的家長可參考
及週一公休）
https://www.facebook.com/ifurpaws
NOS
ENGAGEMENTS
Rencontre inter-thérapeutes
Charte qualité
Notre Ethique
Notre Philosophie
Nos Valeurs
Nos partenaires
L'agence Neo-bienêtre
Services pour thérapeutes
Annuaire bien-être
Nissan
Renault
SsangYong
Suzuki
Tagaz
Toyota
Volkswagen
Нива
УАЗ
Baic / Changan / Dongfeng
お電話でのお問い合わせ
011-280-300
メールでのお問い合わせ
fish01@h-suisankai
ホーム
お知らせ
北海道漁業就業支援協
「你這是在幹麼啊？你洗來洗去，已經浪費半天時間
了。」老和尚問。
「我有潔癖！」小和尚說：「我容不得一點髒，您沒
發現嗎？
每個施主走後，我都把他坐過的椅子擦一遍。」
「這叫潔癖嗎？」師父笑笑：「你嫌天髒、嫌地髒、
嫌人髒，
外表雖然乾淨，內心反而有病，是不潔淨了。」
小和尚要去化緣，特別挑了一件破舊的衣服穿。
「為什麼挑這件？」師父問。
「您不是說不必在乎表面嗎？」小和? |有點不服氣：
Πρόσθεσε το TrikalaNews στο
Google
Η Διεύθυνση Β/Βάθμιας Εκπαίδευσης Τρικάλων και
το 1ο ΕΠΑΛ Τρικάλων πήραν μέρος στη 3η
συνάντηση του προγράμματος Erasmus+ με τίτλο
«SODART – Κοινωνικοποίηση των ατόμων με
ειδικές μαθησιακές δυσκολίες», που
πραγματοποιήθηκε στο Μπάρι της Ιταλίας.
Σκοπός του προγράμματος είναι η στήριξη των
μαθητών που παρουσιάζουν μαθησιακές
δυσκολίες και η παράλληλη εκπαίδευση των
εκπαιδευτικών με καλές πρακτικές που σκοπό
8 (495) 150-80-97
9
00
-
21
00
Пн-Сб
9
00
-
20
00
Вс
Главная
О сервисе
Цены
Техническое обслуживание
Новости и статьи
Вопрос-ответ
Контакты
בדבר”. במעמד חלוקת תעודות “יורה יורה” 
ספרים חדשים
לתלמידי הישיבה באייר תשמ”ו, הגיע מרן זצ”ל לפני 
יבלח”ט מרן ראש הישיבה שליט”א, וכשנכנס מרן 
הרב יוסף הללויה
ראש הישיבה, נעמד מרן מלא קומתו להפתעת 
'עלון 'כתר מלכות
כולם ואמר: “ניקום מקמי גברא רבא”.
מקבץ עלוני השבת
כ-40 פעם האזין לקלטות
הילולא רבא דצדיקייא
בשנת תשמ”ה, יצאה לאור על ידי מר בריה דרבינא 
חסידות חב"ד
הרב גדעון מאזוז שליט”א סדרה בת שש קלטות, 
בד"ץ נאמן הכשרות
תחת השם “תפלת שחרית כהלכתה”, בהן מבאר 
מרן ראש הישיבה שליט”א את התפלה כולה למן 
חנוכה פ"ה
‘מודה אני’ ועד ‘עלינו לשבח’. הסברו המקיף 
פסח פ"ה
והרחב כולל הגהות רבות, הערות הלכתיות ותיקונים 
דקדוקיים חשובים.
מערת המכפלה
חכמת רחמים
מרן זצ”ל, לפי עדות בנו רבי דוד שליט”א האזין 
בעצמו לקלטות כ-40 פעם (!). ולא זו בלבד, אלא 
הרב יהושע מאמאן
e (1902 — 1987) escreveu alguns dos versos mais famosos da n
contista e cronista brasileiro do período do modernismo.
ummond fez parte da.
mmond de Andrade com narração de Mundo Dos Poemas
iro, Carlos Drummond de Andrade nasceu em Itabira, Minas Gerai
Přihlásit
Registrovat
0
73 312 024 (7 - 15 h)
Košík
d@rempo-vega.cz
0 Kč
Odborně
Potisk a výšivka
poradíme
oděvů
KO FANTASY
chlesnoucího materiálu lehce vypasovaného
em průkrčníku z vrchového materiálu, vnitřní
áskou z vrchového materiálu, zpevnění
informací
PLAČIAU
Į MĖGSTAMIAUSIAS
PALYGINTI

------------------------------

Your job here is to copy the entries above exactly.

● OUTPUT FOR THIS EXERCISE:
的家長可參考
及週一公休）
https://www.facebook.com/ifurpaws
NOS
ENGAGEMENTS
Rencontre inter-thérapeutes
Charte qualité
Notre Ethique
Notre Philosophie
Nos Valeurs
Nos partenaires
L'agence Neo-bienêtre
Services pour thérapeutes
Annuaire bien-être
Nissan
Renault
SsangYong
Suzuki
Tagaz
Toyota
Volkswagen
Нива
УАЗ
Baic / Changan / Dongfeng
お電話でのお問い合わせ
011-280-300
メールでのお問い合わせ
fish01@h-suisankai
ホーム
お知らせ
北海道漁業就業支援協
「你這是在幹麼啊？你洗來洗去，已經浪費半天時間
了。」老和尚問。
「我有潔癖！」小和尚說：「我容不得一點髒，您沒
發現嗎？
每個施主走後，我都把他坐過的椅子擦一遍。」
「這叫潔癖嗎？」師父笑笑：「你嫌天髒、嫌地髒、
嫌人髒，
外表雖然乾淨，內心反而有病，是不潔淨了。」
小和尚要去化緣，特別挑了一件破舊的衣服穿。
「為什麼挑這件？」師父問。
「您不是說不必在乎表面嗎？」小和? |有點不服氣：
Πρόσθεσε το TrikalaNews στο
Google
Η Διεύθυνση Β/Βάθμιας Εκπαίδευσης Τρικάλων και
το 1ο ΕΠΑΛ Τρικάλων πήραν μέρος στη 3η
συνάντηση του προγράμματος Erasmus+ με τίτλο
«SODART – Κοινωνικοποίηση των ατόμων με
ειδικές μαθησιακές δυσκολίες», που
πραγματοποιήθηκε στο Μπάρι της Ιταλίας.
Σκοπός του προγράμματος είναι η στήριξη των
μαθητών που παρουσιάζουν μαθησιακές
δυσκολίες και η παράλληλη εκπαίδευση των
εκπαιδευτικών με καλές πρακτικές που σκοπό
8 (495) 150-80-97
9
00
-
21
00
Пн-Сб
9
00
-
20
00
Вс
Главная
О сервисе
Цены
Техническое обслуживание
Новости и статьи
Вопрос-ответ
Контакты
בדבר”. במעמד חלוקת תעודות “יורה יורה” 
ספרים חדשים
לתלמידי הישיבה באייר תשמ”ו, הגיע מרן זצ”ל לפני 
יבלח”ט מרן ראש הישיבה שליט”א, וכשנכנס מרן 
הרב יוסף הללויה
ראש הישיבה, נעמד מרן מלא קומתו להפתעת 
'עלון 'כתר מלכות
כולם ואמר: “ניקום מקמי גברא רבא”.
מקבץ עלוני השבת
כ-40 פעם האזין לקלטות
הילולא רבא דצדיקייא
בשנת תשמ”ה, יצאה לאור על ידי מר בריה דרבינא 
חסידות חב"ד
הרב גדעון מאזוז שליט”א סדרה בת שש קלטות, 
בד"ץ נאמן הכשרות
תחת השם “תפלת שחרית כהלכתה”, בהן מבאר 
מרן ראש הישיבה שליט”א את התפלה כולה למן 
חנוכה פ"ה
‘מודה אני’ ועד ‘עלינו לשבח’. הסברו המקיף 
פסח פ"ה
והרחב כולל הגהות רבות, הערות הלכתיות ותיקונים 
דקדוקיים חשובים.
מערת המכפלה
חכמת רחמים
מרן זצ”ל, לפי עדות בנו רבי דוד שליט”א האזין 
בעצמו לקלטות כ-40 פעם (!). ולא זו בלבד, אלא 
הרב יהושע מאמאן
e (1902 — 1987) escreveu alguns dos versos mais famosos da n
contista e cronista brasileiro do período do modernismo.
ummond fez parte da.
mmond de Andrade com narração de Mundo Dos Poemas
iro, Carlos Drummond de Andrade nasceu em Itabira, Minas Gerai
Přihlásit
Registrovat
0
73 312 024 (7 - 15 h)
Košík
d@rempo-vega.cz
0 Kč
Odborně
Potisk a výšivka
poradíme
oděvů
KO FANTASY
chlesnoucího materiálu lehce vypasovaného
em průkrčníku z vrchového materiálu, vnitřní
áskou z vrchového materiálu, zpevnění
informací
PLAČIAU
Į MĖGSTAMIAUSIAS
PALYGINTI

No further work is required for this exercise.